因此,我們的小河,就成為每個小孩童年永久的記憶,小河有固定名字。叫盤曲河,也就是彎彎折折的,我們叫她小哥河。

色彩斑斕的顏色,我們在小河邊嬉戲,抓蝴蝶,抓蜻蜓,爬在河邊看小科目找媽媽,納悶為啥,小蝌蚪遊著遊著,尾巴就掉了呢,不痛嗎?看著,蜉蝣在河面上滑行,兩個一隊,三個一組,五個一群,簡直就是一場舞蹈的盛宴。

折樹枝,摘鮮花,做成帽圈,突然戴在女孩頭上,看著女孩想生氣卻有高興的表情,不覺樂此不疲。

用紙做成小船,在裡面放著花瓣,青草,樹葉,讓她安安穩穩流向下游,帶著我們的期待,帶著我們的祝福。

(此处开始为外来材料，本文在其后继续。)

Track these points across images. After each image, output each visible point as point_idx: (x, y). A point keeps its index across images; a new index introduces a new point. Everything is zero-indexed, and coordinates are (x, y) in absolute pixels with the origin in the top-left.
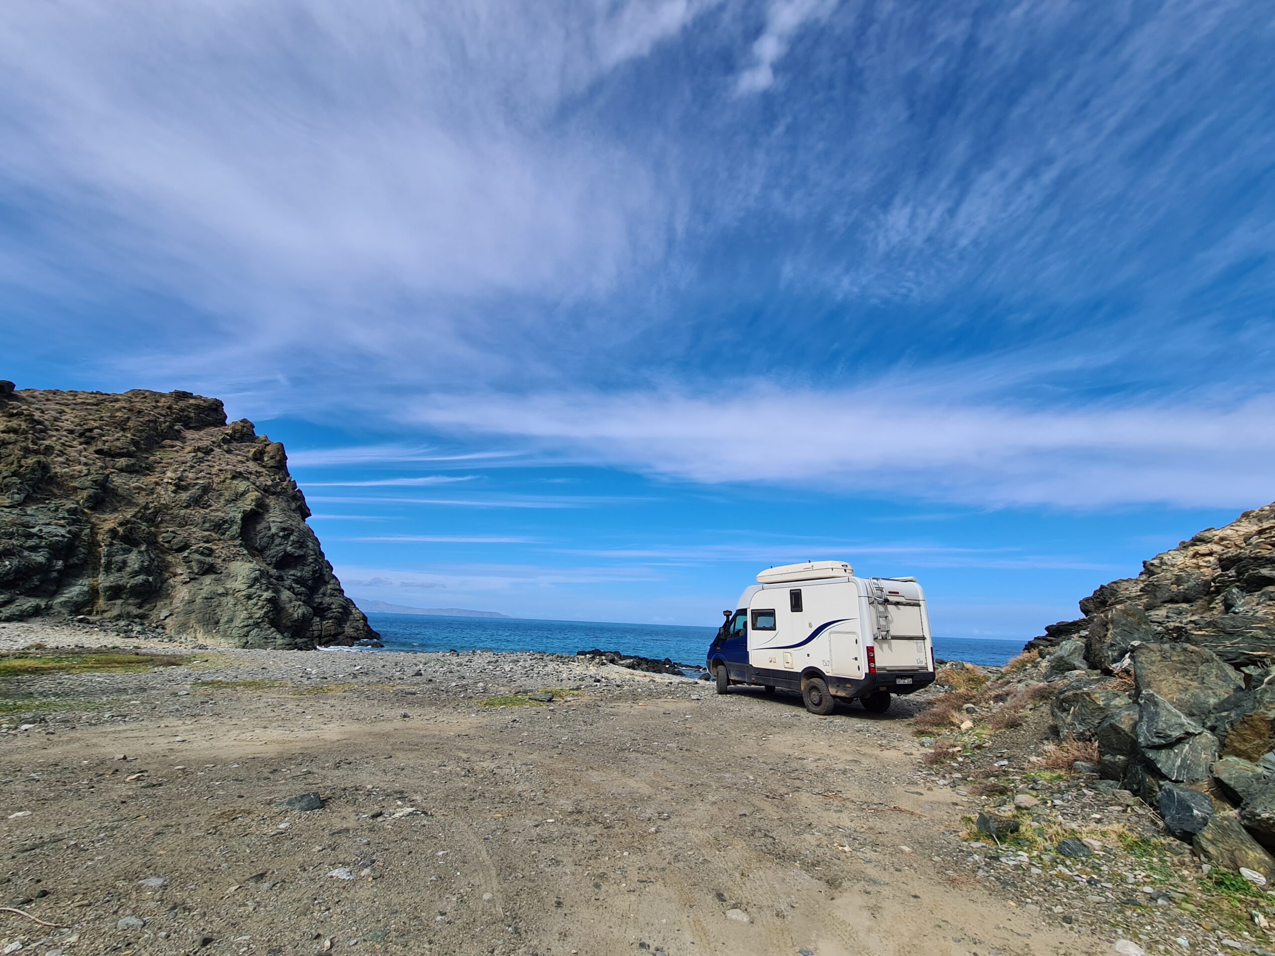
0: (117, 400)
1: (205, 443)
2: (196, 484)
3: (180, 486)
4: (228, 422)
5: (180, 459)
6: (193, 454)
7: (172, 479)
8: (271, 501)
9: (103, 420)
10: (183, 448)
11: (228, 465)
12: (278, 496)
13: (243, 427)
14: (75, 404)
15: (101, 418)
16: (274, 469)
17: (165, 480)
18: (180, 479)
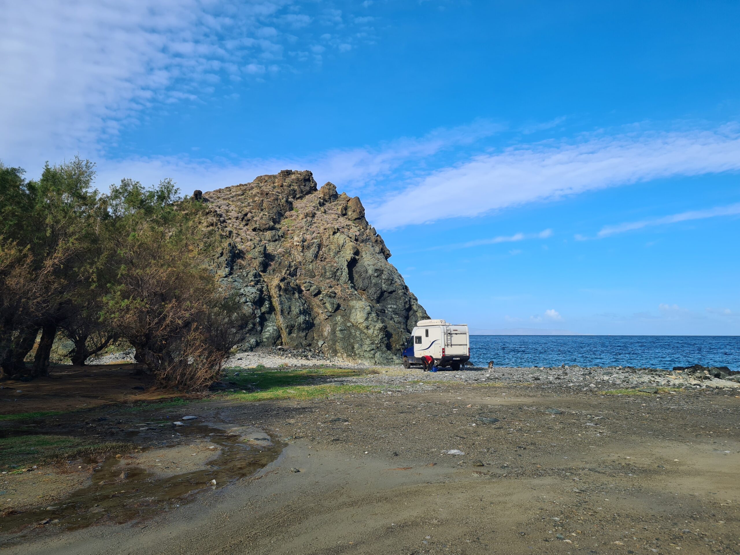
0: (252, 188)
1: (310, 209)
2: (313, 243)
3: (305, 247)
4: (318, 187)
5: (298, 225)
6: (305, 220)
7: (298, 242)
8: (362, 247)
9: (250, 206)
10: (297, 216)
11: (328, 224)
12: (366, 242)
13: (329, 189)
14: (232, 197)
15: (249, 205)
16: (358, 220)
17: (295, 244)
18: (304, 241)
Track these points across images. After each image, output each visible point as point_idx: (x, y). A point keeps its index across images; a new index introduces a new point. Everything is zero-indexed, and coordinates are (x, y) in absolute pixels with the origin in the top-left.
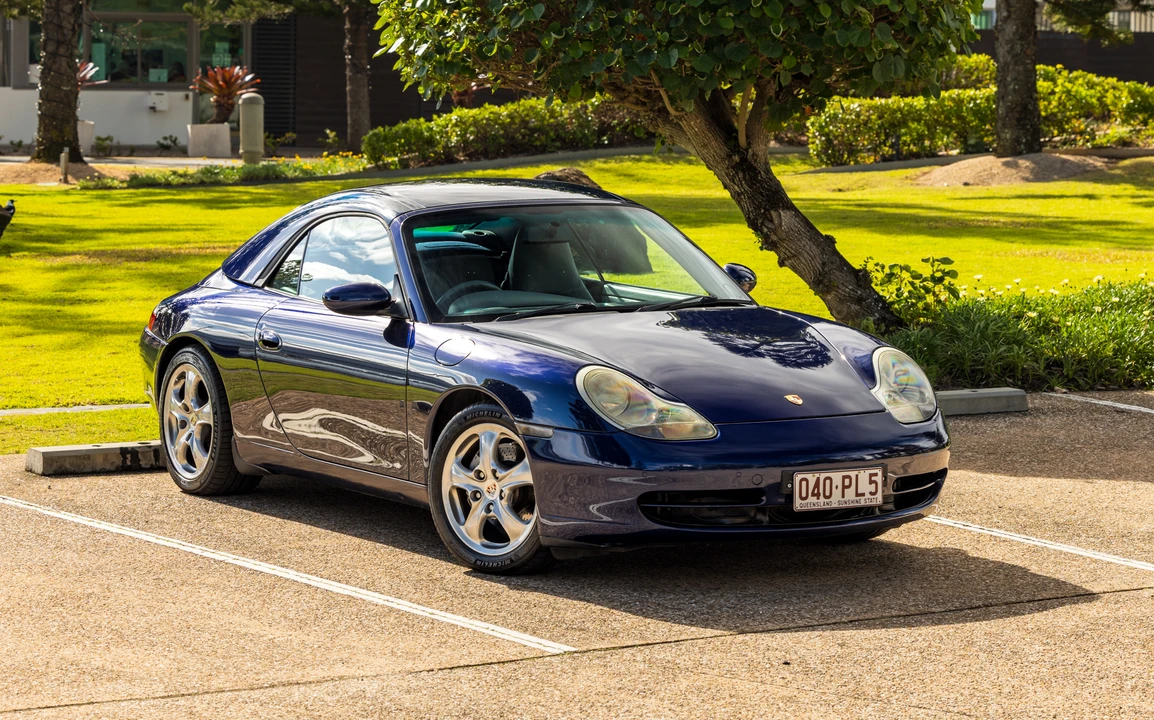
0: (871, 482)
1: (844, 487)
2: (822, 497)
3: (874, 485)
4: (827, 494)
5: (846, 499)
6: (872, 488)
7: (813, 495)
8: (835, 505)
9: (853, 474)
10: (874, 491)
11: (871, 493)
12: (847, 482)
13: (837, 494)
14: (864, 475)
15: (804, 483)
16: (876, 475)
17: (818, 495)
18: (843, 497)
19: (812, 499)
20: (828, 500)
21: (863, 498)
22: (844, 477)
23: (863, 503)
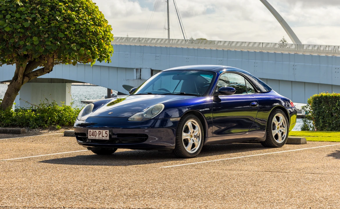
0: (106, 133)
1: (99, 134)
2: (94, 136)
4: (95, 135)
5: (100, 137)
7: (92, 135)
8: (97, 138)
9: (101, 131)
11: (106, 136)
12: (100, 133)
13: (98, 135)
14: (104, 131)
15: (90, 132)
16: (107, 132)
17: (93, 135)
19: (92, 136)
21: (104, 137)
22: (99, 132)
23: (104, 139)
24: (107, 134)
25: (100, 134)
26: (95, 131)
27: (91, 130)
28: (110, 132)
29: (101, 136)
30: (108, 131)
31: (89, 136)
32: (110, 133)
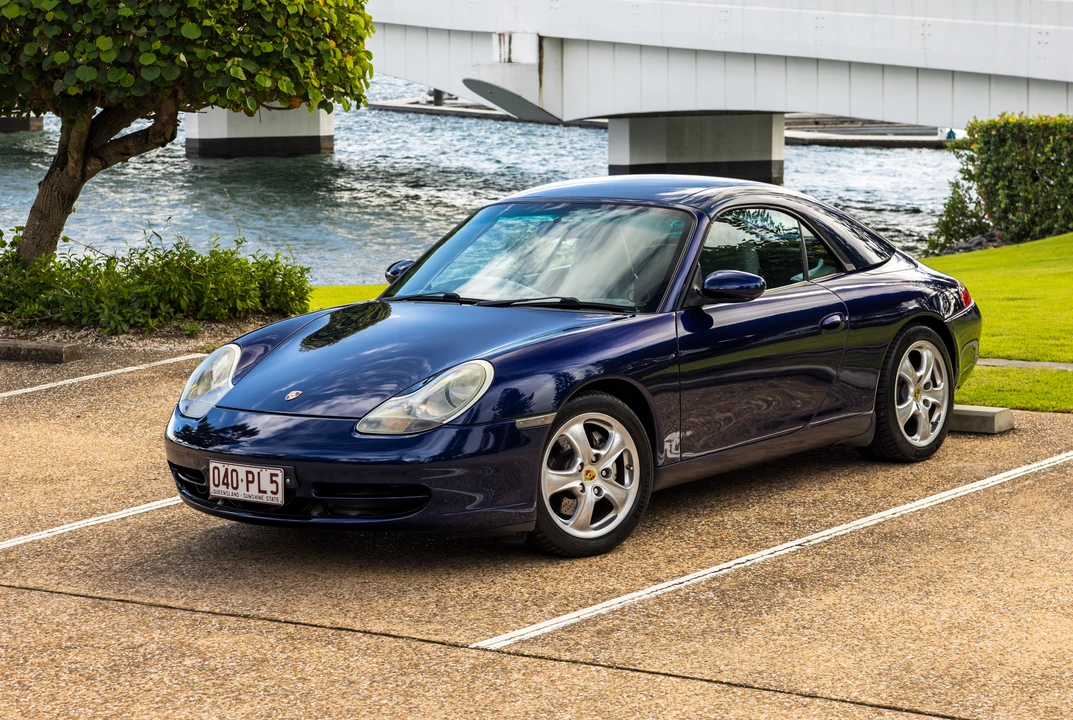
0: (272, 482)
1: (248, 482)
2: (230, 487)
3: (275, 485)
4: (235, 485)
6: (273, 487)
7: (224, 484)
8: (241, 497)
9: (255, 471)
10: (275, 490)
11: (272, 492)
12: (250, 476)
13: (243, 486)
14: (266, 474)
15: (216, 471)
16: (277, 475)
17: (227, 485)
18: (248, 490)
19: (222, 488)
20: (235, 491)
22: (248, 472)
23: (265, 500)
24: (276, 482)
25: (252, 482)
26: (233, 470)
27: (220, 466)
28: (285, 476)
29: (254, 487)
30: (280, 473)
31: (212, 488)
32: (288, 481)
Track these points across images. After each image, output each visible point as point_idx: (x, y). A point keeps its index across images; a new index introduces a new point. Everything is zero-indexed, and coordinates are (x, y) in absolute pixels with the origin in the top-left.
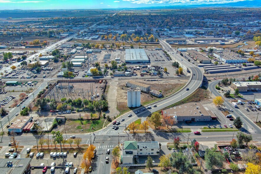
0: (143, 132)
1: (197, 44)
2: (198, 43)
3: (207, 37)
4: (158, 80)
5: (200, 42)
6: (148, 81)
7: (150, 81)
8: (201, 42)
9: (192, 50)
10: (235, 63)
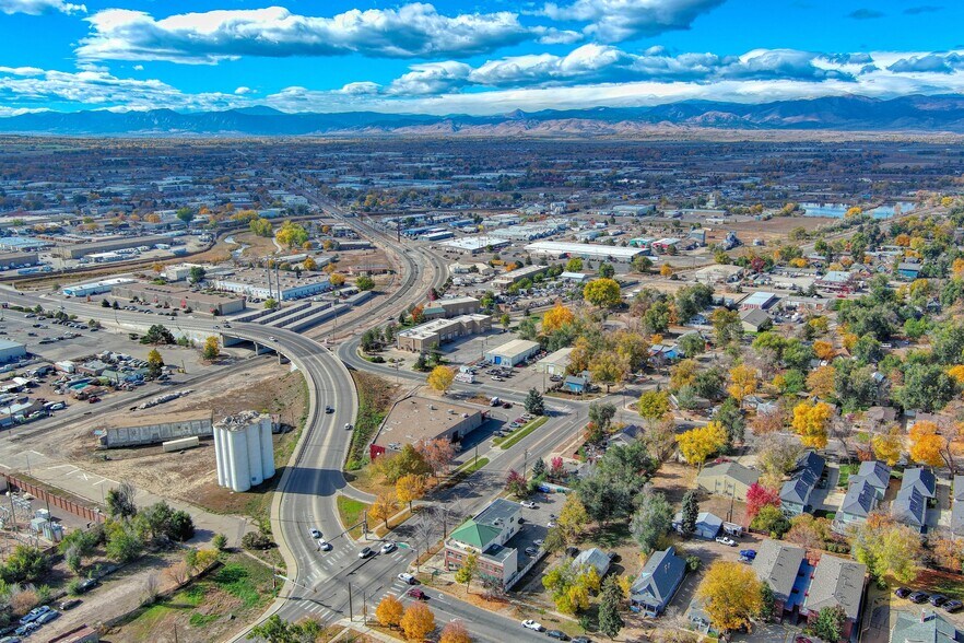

太陽直射,不覺溫度攀升,我們脫掉小褲子,小肚兜,一股腦,全部扎進潺潺的小溪河,享受著小河帶給我們的清涼與享受,這是不論男孩,女孩,都是忙的不亦樂乎。

樹葉落下,花瓣飄落,萬物蕭颯,一股刺冷的北風,刮在臉龐,猶如刀割,這時,在冰雪覆蓋的河面上,一群小同學正在滑冰,玩耍,你摔了狗吃屎,他甩了仰面朝天,這些,都當不了他們追求快樂,追求自由的天性。

他們中就有我!


花溪十四


家鄉的小河已經消失了,但在我的記憶裡卻時常流淌著。

我出生的地方是個小村落,村邊有個地下泉眼,日夜不停地噴湧而出,形成了清涼甘澈的小河流向遠方。

小時候,很喜歡在小河裡嬉戲玩耍。夏天來了跟小夥伴們一起在河裡打水仗,摸魚,洗澡。

雨季到來,下了暴雨之後,跑到河邊的高處,去看發大水。河裡的水會比平時大很多,湍流不息帶有咆哮聲,河水裡帶著黃沙狂奔而下,湍流中可能會有被衝下來的樹和大魚。

河水暴漲帶著漩渦激流奔湧,那種轟鳴聲帶給人一種壯觀和新奇。

大概過去兩天小河又恢復了它清涼細流,蜿蜒透澈的樣子。河兩邊裸露出石塊和淤泥,河床上又有會變成我們玩耍的去處,光著腳丫玩泥巴。

冬天時節就在結冰的河面上跟小夥伴們玩冰車。最冷的時候,戴著棉帽子,圍著厚圍巾,棉手套,在寒風中玩得不亦樂乎,鼻子凍的直流鼻涕,臉蛋也凍的彤紅。

比賽看誰的冰車滑的快,你追我趕,都不甘落後。後邊的追上來,跟前面的撞到一起,都翻車了。

骨碌碌倒在冰上,想站起來,穿著厚重的衣服,身體一滑,又趴在冰上了,引起小夥伴們一陣歡笑。

時光飛逝,離開家鄉多年。再回家鄉去看小河時,因長期乾旱水位下降,小河早就乾涸了。

乾巴的河床再不曾見那清澈透明的河水,就像母親的懷抱丟失了自己的孩子。

家鄉的小河給我的童年帶來了無限的快樂,這份美好的回憶,永遠的留存在心裡了。